Iran Nuclear Deal
Negotiators reached a deal on Iran's nuclear program late Tuesday in Lausanne, Switzerland. Above, European Union High Representative Federica Mogherini (left) and Iranian Foreign Minister Javad Zarif wait for a meeting with officials from P5+1, the European Union and Iran at the Beau Rivage Palace Hotel in Lausanne March 31, 2015. Reuters/Brendan Smialowski

UPDATE 5:20 p.m. EDT:

Iranian nuclear talks will not be allowed to continue past dawn Wednesday, the Iranian delegation was told, Reuters has reported. U.S. State Department and White House officials had indicated previously that the negotiations would continue Wednesday.

Original story:

Negotiators trying to reach a nuclear deal with Iran were poised to continue working past a midnight deadline as their discussions stretched late into Tuesday night in Lausanne, Switzerland. The talks were expected to continue Wednesday, "as long as the conversations continue to be productive," White House press secretary Josh Earnest said.

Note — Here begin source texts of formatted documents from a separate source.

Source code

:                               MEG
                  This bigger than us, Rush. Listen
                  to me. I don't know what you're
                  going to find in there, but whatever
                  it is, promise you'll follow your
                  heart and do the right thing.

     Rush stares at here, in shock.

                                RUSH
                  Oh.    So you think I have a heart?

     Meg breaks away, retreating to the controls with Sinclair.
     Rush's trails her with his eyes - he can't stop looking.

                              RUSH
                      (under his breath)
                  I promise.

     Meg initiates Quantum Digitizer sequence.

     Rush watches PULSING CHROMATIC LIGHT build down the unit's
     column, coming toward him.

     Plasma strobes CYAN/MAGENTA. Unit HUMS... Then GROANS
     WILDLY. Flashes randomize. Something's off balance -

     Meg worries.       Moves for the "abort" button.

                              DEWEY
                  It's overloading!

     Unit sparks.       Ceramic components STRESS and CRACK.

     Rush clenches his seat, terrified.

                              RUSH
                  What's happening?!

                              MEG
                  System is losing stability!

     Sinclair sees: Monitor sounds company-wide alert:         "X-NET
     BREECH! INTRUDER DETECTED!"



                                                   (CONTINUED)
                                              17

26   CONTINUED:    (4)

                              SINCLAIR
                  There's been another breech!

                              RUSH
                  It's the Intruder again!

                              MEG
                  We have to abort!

"We've made enough progress in the last days to merit staying until Wednesday," State Department spokeswoman Marie Harf said. "There are several difficult issues still remaining." The deadline for a draft agreement, a precursor to a comprehensive nuclear deal with Iran that those involved in the talks had hoped to reach in June, was a self-imposed one.

The U.S., U.K., France, Russia, China and Germany -- often referred to as the P5+1 -- sought to ensure in the negotiations that Iran would be unable to manufacture a nuclear bomb within a year. Iran has insisted that it wants not the capacity to make nuclear weapons but the ability to produce nuclear power, and it has sought to have international sanctions imposed by the other countries lifted.

Foreign ministers of the P5+1 countries and Iranian Foreign Minister Mohammad Javad Zarif have been meeting this week in Lausanne for the first time since November. Also present for the negotiations were European Union foreign policy head Federica Mogherini and Abbas Araghchi, Iran’s lead negotiator.

In a move that initially appeared to bode well for the talks, Russian Foreign Minister Sergei Lavrov rejoined the negotiations Tuesday after leaving them Monday and saying he would return only if reaching an agreement appeared realistic. “I believe that the prospects are very good and promising,” Lavrov said Tuesday in a news conference.

But reaching a deal required agreement on several key, persistent issues, including the number of centrifuges -- machines that enrich uranium -- that Iran would be allowed to have, along with other restrictions on its nuclear program. Another snag was the question of how quickly sanctions on Iran would be lifted, and even well before the deadline approached, it appeared that any agreement would lack specifics on these tougher issues. “Solutions have been found for numerous questions. We are still working on two or three issues,” Araghchi said Monday, the Agence France-Presse reported.

For 18 years, Iran hid the fact that it was enriching uranium, which can be used to produce a nuclear weapon. In 2013, the country agreed to a temporary deal that it would suspend parts of its nuclear enrichment program if sanctions were partly lifted, but a final agreement over sanctions and Iran's nuclear program has yet to be reached. In this latest round of talks, deadlines for deals had previously been extended twice since November 2013, although negotiations over Iran’s nuclear program have gone on for a more than a decade.

Critics of the deal, including U.S. House Speaker John Boehner and Israeli Prime Minister Benjamin Netanyahu, have said a deal would fail to ensure that Iran would not have the ability to produce a bomb.